» Material for this exercise
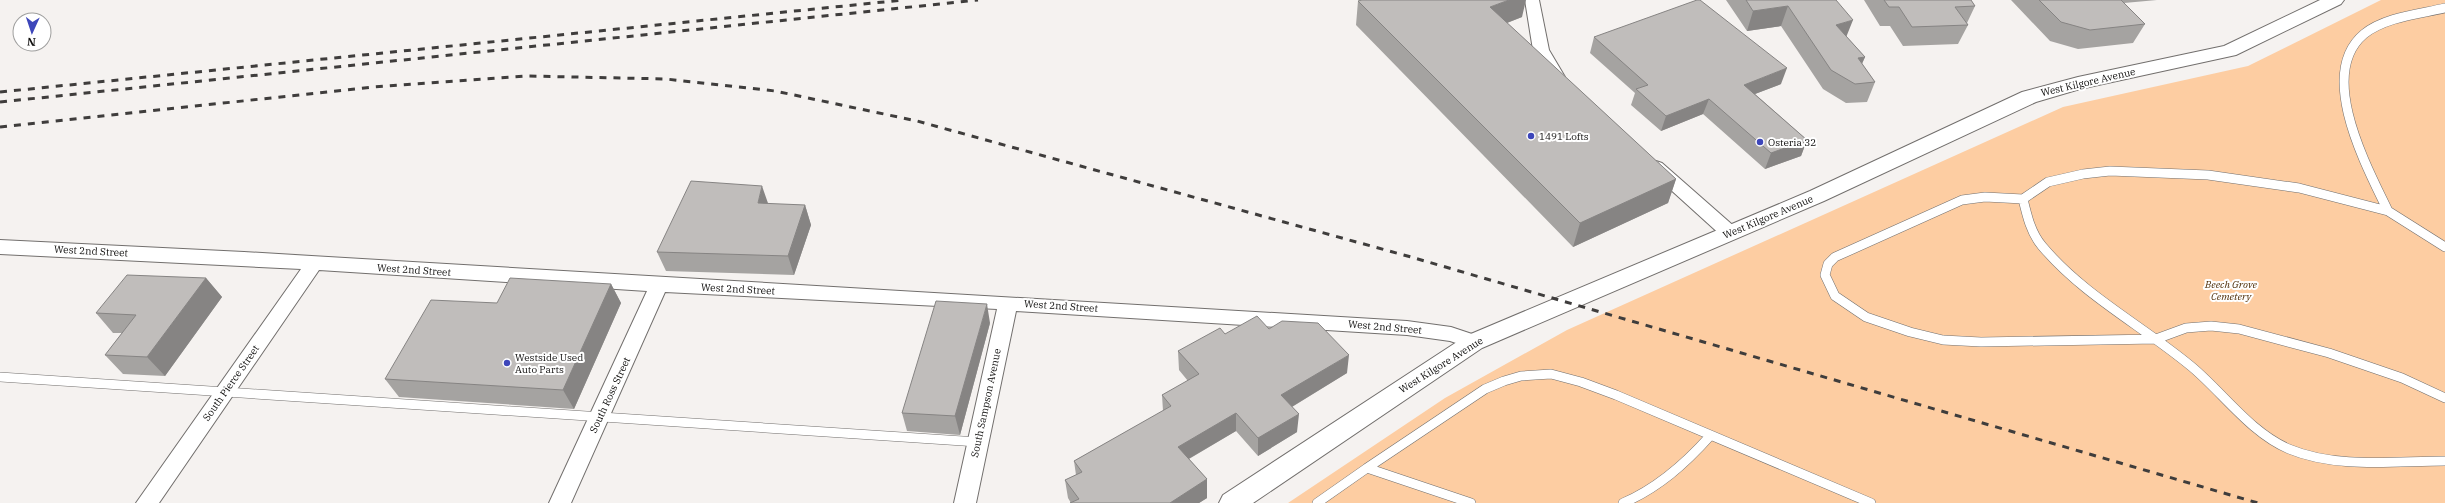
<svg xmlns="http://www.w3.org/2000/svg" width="2445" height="503" font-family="'IBM Plex Serif',serif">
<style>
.green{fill:#fdcda2}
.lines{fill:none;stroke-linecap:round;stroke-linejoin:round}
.lane-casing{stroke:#726f6d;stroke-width:10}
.street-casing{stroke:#726f6d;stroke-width:2}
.secondary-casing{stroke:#726f6d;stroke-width:2}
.lane{stroke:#fff;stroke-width:9}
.street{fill:#fff;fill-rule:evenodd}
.secondary{fill:#fff;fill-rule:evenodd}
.rail{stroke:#3f3d3c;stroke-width:3;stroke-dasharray:7 7;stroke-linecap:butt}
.wall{fill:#a5a3a1}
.shaded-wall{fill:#868483}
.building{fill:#c0bdbb;stroke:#868483}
.poi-dot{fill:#3d46ba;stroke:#fff;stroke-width:1.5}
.labels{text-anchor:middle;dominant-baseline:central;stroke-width:4;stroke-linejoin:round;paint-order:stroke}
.street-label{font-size:10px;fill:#0f0e0d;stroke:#fff}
.poi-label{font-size:10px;fill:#0f0e0d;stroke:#fff;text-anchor:start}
.park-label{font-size:10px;font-style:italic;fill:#4e2d07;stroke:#fff}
</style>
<rect width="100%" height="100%" fill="#f5f2f0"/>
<!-- green -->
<path class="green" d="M2381,0H2445V503H1288L1445,398L1567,330L2063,107L2248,66Z"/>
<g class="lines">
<defs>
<path id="lane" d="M2023,199C2027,216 2031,233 2042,246C2084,296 2143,326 2192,367C2223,393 2251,433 2289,449C2337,469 2395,461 2445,461
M2388,211C2367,167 2316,74 2364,34C2385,17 2420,14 2445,8
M2445,247L2388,211L2299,188L2208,175L2110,171L2083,174L2048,182L2023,199L1985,197L1962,200L1835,257L1828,264L1825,275L1835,296L1866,317L1910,332L1943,340L1981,342L2156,339L2186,328L2211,326L2239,329L2329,353L2402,378L2445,398
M0,377L978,442
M1367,468L1485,389L1504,381L1521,376L1551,374L1581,382L1616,395L1871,503
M1317,503L1367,468L1471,503
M1623,503C1658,488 1685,464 1710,436"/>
<path id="street" d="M1525,0H1539L1549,50L1565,77L1563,81H1551L1533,50Z
M1656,161L1662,163L1736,228L1739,233L1736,238L1730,239L1724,238L1650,171L1648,167L1650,163Z
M0,240L244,252L1407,321L1451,327L1481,337L1484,342L1481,347L1474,349L1450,341L1407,335L1016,311L976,503H954L997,309L665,292L571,503H549L647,291L319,270L159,503H136L301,269L0,254Z"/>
<path id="secondary" d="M2320,0H2344L2341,4L2236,55L2080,89L2036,102L1824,201L1482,348L1253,503H1219L1223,495L1466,336L1810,191L2022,92L2078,77L2224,46Z"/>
</defs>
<!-- lane casing -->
<use href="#lane" class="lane-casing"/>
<!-- street casing -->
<use href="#street" class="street-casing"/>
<!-- secondary casing -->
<use href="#secondary" class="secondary-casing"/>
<!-- lane -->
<use href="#lane" class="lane"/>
<!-- street -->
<use href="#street" class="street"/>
<!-- secondary -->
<use href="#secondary" class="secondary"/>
<!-- rail -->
<path class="rail" d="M0,92L903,0
M0,102L978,0
M0,127L373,87L527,76L666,79L775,91L917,121L1411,257L2258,503"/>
</g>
<!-- wall -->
<path class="wall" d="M1726,0H1836L1846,36L1865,57L1862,64L1875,82L1867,102L1846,103L1823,89L1781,26L1747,31Z
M1864,0H1971L1975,6L1967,23L1968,25L1958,44L1903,46L1890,26H1880Z
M2011,0H2157L2124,3L2145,24L2133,43L2078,49L2050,41Z
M1358,1L1522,17L1507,23L1676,179L1668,203L1573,247L1356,25Z
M1594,37L1781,84L1755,94L1807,140L1801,156L1765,169L1703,114L1661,131L1631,105L1635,93L1590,53Z
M768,204L805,205L811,225L794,275L666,271L657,252Z
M206,278L222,297L165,376L123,374L105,355L122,333H113L96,313Z
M611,284L621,303L574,409L399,397L385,379L497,303Z
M990,323L960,435L907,431L902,413Z
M1269,329L1347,373L1292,407L1297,432L1258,456L1236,431L1189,459L1207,479V498L1199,503H1070H1071L1068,498L1065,480L1076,475L1074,461L1163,411L1162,395L1188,381L1179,370L1178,351L1225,334Z"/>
<!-- shaded-wall -->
<path class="shaded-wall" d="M1509,0H1526L1522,17L1486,31L1490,7Z
M1788,6L1781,26L1747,31L1753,11Z
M1853,20L1845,40L1836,25Z
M1865,57L1856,76L1858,58Z
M1787,68L1781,84L1739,100L1744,85Z
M1709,99L1703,114L1661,131L1666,116Z
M1807,140L1801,156L1765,169L1771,153Z
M1676,179L1668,203L1573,247L1580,223Z
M762,186L769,206L758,203Z
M805,205L811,225L794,275L788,256Z
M206,278L222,297L165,376L147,357Z
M611,284L621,303L574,409L563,390Z
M987,304L990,323L960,435L955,416Z
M1349,355L1347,373L1280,414L1281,395Z
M1236,413V431L1178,465V447Z
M1299,414L1297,432L1258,456V438Z
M1207,479V498L1199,503H1170Z"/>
<!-- building -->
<path class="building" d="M1362,0H1509L1490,7L1676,179L1580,223L1358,1Z
M1697,0H1700L1787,68L1744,85L1807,140L1771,153L1709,99L1666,116L1636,89L1648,85L1594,37Z
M1746,0H1836L1853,20L1836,25L1865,57L1858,58L1875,82L1855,84L1831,70L1788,6L1753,11Z
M1884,0H1971L1975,6L1955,7L1968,25L1912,27L1899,7H1889Z
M2039,0H2121L2145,24L2090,30L2061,22Z
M691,181L762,186L758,203L805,205L788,256L657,252Z
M127,275L206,278L147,357L105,355L136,315L96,313Z
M510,278L611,284L563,390L385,379L431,300L497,303Z
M936,301L987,304L955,416L902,413Z
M1257,316L1269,329L1282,321L1318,323L1349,355L1281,395L1299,414L1258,438L1236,413L1178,447L1207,479L1170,503H1070L1079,499L1065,480L1082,472L1074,461L1171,406L1162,395L1199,374L1178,351L1220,328L1225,334Z"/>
<!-- markers -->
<g class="poi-dot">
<circle cx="1531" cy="136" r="4"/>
<circle cx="1760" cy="142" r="4"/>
<circle cx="507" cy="363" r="4"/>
</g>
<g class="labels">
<!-- street labels -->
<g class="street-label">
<text transform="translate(2088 82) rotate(-13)">West Kilgore Avenue</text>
<text transform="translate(1768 217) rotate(-23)">West Kilgore Avenue</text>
<text transform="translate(91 251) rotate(3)">West 2nd Street</text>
<text transform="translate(414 270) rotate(4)">West 2nd Street</text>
<text transform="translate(738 289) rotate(3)">West 2nd Street</text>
<text transform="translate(1061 306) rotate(4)">West 2nd Street</text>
<text transform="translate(1385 327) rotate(5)">West 2nd Street</text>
<text transform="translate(1441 365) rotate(-32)">West Kilgore Avenue</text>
<text transform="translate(231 383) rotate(-55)">South Pierce Street</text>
<text transform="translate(610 395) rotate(-65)">South Ross Street</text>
<text transform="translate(986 403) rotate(-78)">South Sampson Avenue</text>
</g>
<!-- poi labels -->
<g class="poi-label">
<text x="1539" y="136">1491 Lofts</text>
<text x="1768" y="142">Osteria 32</text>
<text x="515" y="357">Westside Used<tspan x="515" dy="12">Auto Parts</tspan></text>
</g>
<!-- park labels -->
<g class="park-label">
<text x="2231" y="284">Beech Grove<tspan x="2231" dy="12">Cemetery</tspan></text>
</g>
</g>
<!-- north arrow -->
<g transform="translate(32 32) rotate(183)"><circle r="19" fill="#ffffff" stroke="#9f9f9e"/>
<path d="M0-3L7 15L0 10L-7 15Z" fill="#3d46ba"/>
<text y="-6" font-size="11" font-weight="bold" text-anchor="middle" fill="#0f0e0d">N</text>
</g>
</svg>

» Exercise objective
Every line above that contains the word "rule" should be reported.

» Answer for the task
.street{fill:#fff;fill-rule:evenodd}
.secondary{fill:#fff;fill-rule:evenodd}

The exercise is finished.